O decreto presidencial diz que a decisão sobre Sakhalin-2 foi tomada em conexão com as ações “hostis e contrárias ao direito internacional” dos Estados Unidos e dos estados e organizações que “se juntaram” a eles, que visam impor sanções contra a Rússia.

Outro detalhe importante. - o operador Sakhalin-2 está atualmente registrado nas Bermudas. Agora será registrado na jurisdição da Rússia, o que é necessário, dadas as crescentes sanções e outros riscos. Isso corresponde às disposições da Lei Federal “ Sobre Alterações à Lei da Federação Russa “Sobre o Subsolo ” assinada pelo Presidente da Federação Russa Vladimir Putin, que acaba de ser assinada (28 de junho) .

Estabelece a proibição do uso do subsolo para pessoas jurídicas estrangeiras. A partir de agora, as licenças de uso do subsolo só podem ser emitidas para pessoas jurídicas russas. Os estrangeiros que desejam continuar a extração de recursos naturais na Rússia devem criar entidades legais russas e registrar novamente as licenças para estas últimas.
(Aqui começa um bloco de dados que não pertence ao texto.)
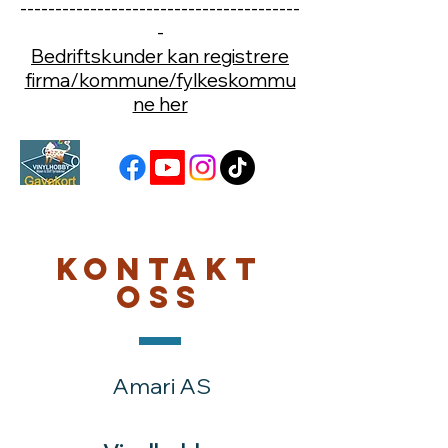
----------------------------------------
-
Bedriftskunder kan registrere
firma/kommune/fylkeskommu
ne her
Kontakt
oss
Amari AS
Alguns observadores também foram rápidos em comentar que a nova lei marca o início de uma era de nacionalização do capital estrangeiro na indústria de mineração da Rússia. Não, os estrangeiros só são oferecidos para “trocar sapatos”. Aqueles. registrar-se novamente sob a jurisdição russa, mas nas novas empresas chamadas "russas", o capital ainda permanecerá estrangeiro.

Então, falando sobre a última decisão sobre o projeto Sakhalin-2, deve-se reconhecer que não estamos lidando com a nacionalização, mas com a reorganização do projeto. Infelizmente, as nacionalizações de empresas estrangeiras prometidas em março ainda não aconteceram na Rússia. Vamos torcer para que eles ainda o façam. A guerra de sanções oferece à Rússia uma excelente oportunidade de ganhar plena soberania econômica, e essa oportunidade deve ser aproveitada.